■ **CONSIGNE 1**: Selon l'extrait sur l'Holodomor, dans quel but ce texte a-t-il été écrit ? De quelle source provient la majeure partie de ses informations ?

■ **EXTRAIT DU DOCUMENT**:
Réseau Bastille article,article-archive La famine organisée en Ukraine en 1932-33, les États, la politique

La famine organisée en Ukraine en 1932-33, les États, la politique

Bernard Randé, le 13 avril 2023

Les informations concernant l’Holodomor reprises dans ce texte sont extraites en très large partie du Rapport soumis au Congrès des États-Unis le 22 avril 1988, dont vous trouverez le texte intégral de 554 pages à l’adresse suivante :

https://babel.hathitrust.org/cgi/pt?id=umn.31951d00831044s&view=1up&seq=1

Ce texte s’appuie aussi sur une courte note signée par Jean-Jacques Marie, historien, dans Contretemps (voir en fin d’article) , ainsi que sur la déclaration de Jean-Paul Lecocq, député PCF, citée par France-info :

https://www.francetvinfo.fr/politique/video-vote-sur-l-holodomor-nous-ne-voulons-pas-trancher-ce-debat-fait-par-les-historiens-declare-fabien-roussel-pour-justifier-l-opposition-des-deputes-communistes_5747867.html

Ce texte a pour intention (!) d’introduire à la réflexion sur le pouvoir d’État, l’Histoire et le politique, dans le cadre de l’Holodomor

  1. Le déroulement de l’Holodomor

Sans qu’il soit question de citer ici ne serait-ce qu’une parcelle des éléments attestés, il paraît utile de jeter un regard sur le rapport entre nos connaissances factuelles et l’attitude de la bureaucratie soviétique, au premier chef celle de ses dirigeants, sur un point particulier : les victimes de la famine en 1932.

(Données sources)
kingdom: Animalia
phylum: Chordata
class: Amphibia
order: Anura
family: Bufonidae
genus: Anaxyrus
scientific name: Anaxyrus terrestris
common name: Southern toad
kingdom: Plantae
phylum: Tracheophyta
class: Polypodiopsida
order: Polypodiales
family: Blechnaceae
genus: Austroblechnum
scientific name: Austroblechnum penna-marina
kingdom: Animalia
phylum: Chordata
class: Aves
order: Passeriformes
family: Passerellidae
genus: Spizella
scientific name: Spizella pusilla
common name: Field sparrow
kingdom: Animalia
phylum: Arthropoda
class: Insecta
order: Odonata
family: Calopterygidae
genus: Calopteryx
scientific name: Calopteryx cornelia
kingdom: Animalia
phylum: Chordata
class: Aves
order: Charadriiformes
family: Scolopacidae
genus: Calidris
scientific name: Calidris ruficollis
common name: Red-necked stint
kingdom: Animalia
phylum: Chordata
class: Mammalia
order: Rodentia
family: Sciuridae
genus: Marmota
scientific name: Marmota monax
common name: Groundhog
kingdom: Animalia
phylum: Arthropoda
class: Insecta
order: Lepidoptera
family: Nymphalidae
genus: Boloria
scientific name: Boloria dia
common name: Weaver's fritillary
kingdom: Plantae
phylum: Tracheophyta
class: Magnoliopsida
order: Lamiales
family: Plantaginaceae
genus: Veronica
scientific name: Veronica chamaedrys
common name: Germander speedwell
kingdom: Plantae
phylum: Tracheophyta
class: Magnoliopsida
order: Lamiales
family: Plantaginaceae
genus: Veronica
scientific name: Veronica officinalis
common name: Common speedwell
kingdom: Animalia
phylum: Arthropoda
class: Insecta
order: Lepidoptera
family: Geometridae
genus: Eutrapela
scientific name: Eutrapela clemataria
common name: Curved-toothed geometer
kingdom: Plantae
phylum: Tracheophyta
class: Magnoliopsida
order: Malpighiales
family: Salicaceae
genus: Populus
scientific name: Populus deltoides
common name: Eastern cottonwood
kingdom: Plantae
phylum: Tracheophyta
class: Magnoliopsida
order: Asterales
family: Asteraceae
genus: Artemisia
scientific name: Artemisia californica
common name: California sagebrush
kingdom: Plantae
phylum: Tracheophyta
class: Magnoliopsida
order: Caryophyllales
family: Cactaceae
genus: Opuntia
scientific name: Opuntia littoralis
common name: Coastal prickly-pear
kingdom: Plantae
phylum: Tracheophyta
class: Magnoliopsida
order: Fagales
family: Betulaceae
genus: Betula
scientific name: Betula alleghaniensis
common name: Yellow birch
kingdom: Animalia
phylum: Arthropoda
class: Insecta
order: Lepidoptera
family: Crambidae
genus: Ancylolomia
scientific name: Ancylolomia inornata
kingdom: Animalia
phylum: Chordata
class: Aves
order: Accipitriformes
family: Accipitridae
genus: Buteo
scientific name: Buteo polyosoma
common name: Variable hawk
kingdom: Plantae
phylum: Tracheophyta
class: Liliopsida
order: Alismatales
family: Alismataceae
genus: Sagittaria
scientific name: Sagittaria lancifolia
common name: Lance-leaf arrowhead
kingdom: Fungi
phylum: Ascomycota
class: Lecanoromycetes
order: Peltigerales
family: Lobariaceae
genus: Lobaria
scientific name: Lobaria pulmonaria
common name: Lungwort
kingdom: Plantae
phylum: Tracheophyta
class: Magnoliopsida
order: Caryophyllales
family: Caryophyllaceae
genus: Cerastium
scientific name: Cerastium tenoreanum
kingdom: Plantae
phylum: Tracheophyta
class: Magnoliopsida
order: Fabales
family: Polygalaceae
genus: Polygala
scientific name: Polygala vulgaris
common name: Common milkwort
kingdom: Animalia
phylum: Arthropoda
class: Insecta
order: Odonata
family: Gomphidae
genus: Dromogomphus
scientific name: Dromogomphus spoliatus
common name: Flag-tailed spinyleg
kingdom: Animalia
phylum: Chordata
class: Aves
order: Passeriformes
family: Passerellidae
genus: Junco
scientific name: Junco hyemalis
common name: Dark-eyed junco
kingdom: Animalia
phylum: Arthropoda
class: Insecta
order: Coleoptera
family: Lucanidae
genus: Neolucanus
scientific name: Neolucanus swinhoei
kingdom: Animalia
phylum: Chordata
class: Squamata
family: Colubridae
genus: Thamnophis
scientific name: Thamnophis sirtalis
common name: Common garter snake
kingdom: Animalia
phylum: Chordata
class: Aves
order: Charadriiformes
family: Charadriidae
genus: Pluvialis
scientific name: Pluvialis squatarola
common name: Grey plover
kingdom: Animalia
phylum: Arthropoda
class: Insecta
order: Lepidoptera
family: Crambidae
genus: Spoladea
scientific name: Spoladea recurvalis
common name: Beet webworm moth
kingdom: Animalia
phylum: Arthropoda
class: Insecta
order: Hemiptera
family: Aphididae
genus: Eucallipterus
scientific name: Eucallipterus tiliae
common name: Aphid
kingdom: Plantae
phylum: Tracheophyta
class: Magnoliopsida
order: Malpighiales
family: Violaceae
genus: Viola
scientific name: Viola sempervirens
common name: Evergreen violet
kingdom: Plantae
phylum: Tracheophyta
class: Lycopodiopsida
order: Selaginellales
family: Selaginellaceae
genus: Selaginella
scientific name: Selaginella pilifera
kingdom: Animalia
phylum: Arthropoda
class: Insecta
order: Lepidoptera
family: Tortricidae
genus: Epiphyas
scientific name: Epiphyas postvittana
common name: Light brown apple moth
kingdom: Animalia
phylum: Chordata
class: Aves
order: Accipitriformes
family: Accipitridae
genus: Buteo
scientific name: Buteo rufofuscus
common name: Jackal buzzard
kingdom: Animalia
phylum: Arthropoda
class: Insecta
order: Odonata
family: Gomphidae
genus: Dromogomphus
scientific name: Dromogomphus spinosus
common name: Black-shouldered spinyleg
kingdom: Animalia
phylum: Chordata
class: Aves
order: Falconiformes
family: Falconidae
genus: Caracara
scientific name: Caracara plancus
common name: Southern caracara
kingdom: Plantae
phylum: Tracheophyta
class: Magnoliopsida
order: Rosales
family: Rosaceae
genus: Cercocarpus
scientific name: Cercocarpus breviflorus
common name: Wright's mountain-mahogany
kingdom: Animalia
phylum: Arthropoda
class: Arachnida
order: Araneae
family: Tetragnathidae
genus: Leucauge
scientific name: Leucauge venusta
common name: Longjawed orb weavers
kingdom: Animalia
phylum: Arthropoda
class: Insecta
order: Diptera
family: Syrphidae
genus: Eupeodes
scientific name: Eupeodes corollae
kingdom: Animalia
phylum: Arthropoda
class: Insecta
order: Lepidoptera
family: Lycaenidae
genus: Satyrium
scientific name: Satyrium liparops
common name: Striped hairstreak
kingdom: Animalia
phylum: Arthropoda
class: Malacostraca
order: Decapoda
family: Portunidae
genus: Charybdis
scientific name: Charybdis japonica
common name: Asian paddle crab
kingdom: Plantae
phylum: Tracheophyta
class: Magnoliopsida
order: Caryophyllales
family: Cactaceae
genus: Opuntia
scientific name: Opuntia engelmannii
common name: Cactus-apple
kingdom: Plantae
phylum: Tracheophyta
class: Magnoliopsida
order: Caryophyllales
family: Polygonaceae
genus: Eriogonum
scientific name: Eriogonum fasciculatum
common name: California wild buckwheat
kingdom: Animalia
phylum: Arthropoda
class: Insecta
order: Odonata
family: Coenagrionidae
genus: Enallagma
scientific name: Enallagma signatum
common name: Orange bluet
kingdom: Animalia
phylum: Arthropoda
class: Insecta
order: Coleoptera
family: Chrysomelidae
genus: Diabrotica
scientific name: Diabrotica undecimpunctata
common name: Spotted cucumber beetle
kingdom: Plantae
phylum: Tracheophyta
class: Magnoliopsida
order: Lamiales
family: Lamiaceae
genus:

■ **CONSIGNE 2**: Reproduisez à l'identique les lignes de la liste, de celle qui contient « class: Malacostraca » jusqu'à la fin de la liste, bornes comprises.

■ **RÉPONSE ATTENDUE 1**: Le texte veut introduire à la réflexion sur le pouvoir d'État, l'Histoire et le politique, dans le cadre de l'Holodomor. Ses informations sont extraites en très large partie du rapport de 554 pages soumis au Congrès des États-Unis le 22 avril 1988.

■ **RÉPONSE ATTENDUE 2**:
class: Malacostraca
order: Decapoda
family: Portunidae
genus: Charybdis
scientific name: Charybdis japonica
common name: Asian paddle crab
kingdom: Plantae
phylum: Tracheophyta
class: Magnoliopsida
order: Caryophyllales
family: Cactaceae
genus: Opuntia
scientific name: Opuntia engelmannii
common name: Cactus-apple
kingdom: Plantae
phylum: Tracheophyta
class: Magnoliopsida
order: Caryophyllales
family: Polygonaceae
genus: Eriogonum
scientific name: Eriogonum fasciculatum
common name: California wild buckwheat
kingdom: Animalia
phylum: Arthropoda
class: Insecta
order: Odonata
family: Coenagrionidae
genus: Enallagma
scientific name: Enallagma signatum
common name: Orange bluet
kingdom: Animalia
phylum: Arthropoda
class: Insecta
order: Coleoptera
family: Chrysomelidae
genus: Diabrotica
scientific name: Diabrotica undecimpunctata
common name: Spotted cucumber beetle
kingdom: Plantae
phylum: Tracheophyta
class: Magnoliopsida
order: Lamiales
family: Lamiaceae
genus:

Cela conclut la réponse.